### Recorded information
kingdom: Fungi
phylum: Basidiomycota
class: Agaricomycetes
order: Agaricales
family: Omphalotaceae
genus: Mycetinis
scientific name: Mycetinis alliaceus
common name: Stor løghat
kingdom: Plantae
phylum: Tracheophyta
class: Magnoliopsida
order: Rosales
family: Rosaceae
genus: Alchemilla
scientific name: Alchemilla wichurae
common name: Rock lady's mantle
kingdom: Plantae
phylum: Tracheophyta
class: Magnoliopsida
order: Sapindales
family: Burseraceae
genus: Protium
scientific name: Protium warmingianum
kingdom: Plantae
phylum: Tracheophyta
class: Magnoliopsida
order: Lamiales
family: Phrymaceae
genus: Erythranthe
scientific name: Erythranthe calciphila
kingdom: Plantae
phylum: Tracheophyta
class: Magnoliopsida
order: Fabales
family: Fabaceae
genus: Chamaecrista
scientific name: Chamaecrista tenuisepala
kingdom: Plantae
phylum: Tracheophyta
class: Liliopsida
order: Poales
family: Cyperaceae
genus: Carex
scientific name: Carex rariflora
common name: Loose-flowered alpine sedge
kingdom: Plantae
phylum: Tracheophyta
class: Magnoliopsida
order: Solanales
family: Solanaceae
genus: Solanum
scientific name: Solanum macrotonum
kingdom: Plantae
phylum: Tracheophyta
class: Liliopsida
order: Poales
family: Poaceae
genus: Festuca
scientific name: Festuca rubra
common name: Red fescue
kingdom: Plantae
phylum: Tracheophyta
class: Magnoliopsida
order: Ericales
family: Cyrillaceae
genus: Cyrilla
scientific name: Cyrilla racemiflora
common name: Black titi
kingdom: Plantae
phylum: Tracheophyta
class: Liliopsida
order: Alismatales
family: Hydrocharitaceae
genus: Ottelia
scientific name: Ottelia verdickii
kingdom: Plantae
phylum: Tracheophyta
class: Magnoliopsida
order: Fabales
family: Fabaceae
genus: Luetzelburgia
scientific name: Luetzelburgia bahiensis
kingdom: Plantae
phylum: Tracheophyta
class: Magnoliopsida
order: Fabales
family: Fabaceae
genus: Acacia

### Problem
Recast the listing above as a Markdown table with two columns, Row and Entry: give each line its own numbered row and leave out any blank lines.

### Full output
| Row | Entry |
|---|---|
| 1 | kingdom: Fungi |
| 2 | phylum: Basidiomycota |
| 3 | class: Agaricomycetes |
| 4 | order: Agaricales |
| 5 | family: Omphalotaceae |
| 6 | genus: Mycetinis |
| 7 | scientific name: Mycetinis alliaceus |
| 8 | common name: Stor løghat |
| 9 | kingdom: Plantae |
| 10 | phylum: Tracheophyta |
| 11 | class: Magnoliopsida |
| 12 | order: Rosales |
| 13 | family: Rosaceae |
| 14 | genus: Alchemilla |
| 15 | scientific name: Alchemilla wichurae |
| 16 | common name: Rock lady's mantle |
| 17 | kingdom: Plantae |
| 18 | phylum: Tracheophyta |
| 19 | class: Magnoliopsida |
| 20 | order: Sapindales |
| 21 | family: Burseraceae |
| 22 | genus: Protium |
| 23 | scientific name: Protium warmingianum |
| 24 | kingdom: Plantae |
| 25 | phylum: Tracheophyta |
| 26 | class: Magnoliopsida |
| 27 | order: Lamiales |
| 28 | family: Phrymaceae |
| 29 | genus: Erythranthe |
| 30 | scientific name: Erythranthe calciphila |
| 31 | kingdom: Plantae |
| 32 | phylum: Tracheophyta |
| 33 | class: Magnoliopsida |
| 34 | order: Fabales |
| 35 | family: Fabaceae |
| 36 | genus: Chamaecrista |
| 37 | scientific name: Chamaecrista tenuisepala |
| 38 | kingdom: Plantae |
| 39 | phylum: Tracheophyta |
| 40 | class: Liliopsida |
| 41 | order: Poales |
| 42 | family: Cyperaceae |
| 43 | genus: Carex |
| 44 | scientific name: Carex rariflora |
| 45 | common name: Loose-flowered alpine sedge |
| 46 | kingdom: Plantae |
| 47 | phylum: Tracheophyta |
| 48 | class: Magnoliopsida |
| 49 | order: Solanales |
| 50 | family: Solanaceae |
| 51 | genus: Solanum |
| 52 | scientific name: Solanum macrotonum |
| 53 | kingdom: Plantae |
| 54 | phylum: Tracheophyta |
| 55 | class: Liliopsida |
| 56 | order: Poales |
| 57 | family: Poaceae |
| 58 | genus: Festuca |
| 59 | scientific name: Festuca rubra |
| 60 | common name: Red fescue |
| 61 | kingdom: Plantae |
| 62 | phylum: Tracheophyta |
| 63 | class: Magnoliopsida |
| 64 | order: Ericales |
| 65 | family: Cyrillaceae |
| 66 | genus: Cyrilla |
| 67 | scientific name: Cyrilla racemiflora |
| 68 | common name: Black titi |
| 69 | kingdom: Plantae |
| 70 | phylum: Tracheophyta |
| 71 | class: Liliopsida |
| 72 | order: Alismatales |
| 73 | family: Hydrocharitaceae |
| 74 | genus: Ottelia |
| 75 | scientific name: Ottelia verdickii |
| 76 | kingdom: Plantae |
| 77 | phylum: Tracheophyta |
| 78 | class: Magnoliopsida |
| 79 | order: Fabales |
| 80 | family: Fabaceae |
| 81 | genus: Luetzelburgia |
| 82 | scientific name: Luetzelburgia bahiensis |
| 83 | kingdom: Plantae |
| 84 | phylum: Tracheophyta |
| 85 | class: Magnoliopsida |
| 86 | order: Fabales |
| 87 | family: Fabaceae |
| 88 | genus: Acacia |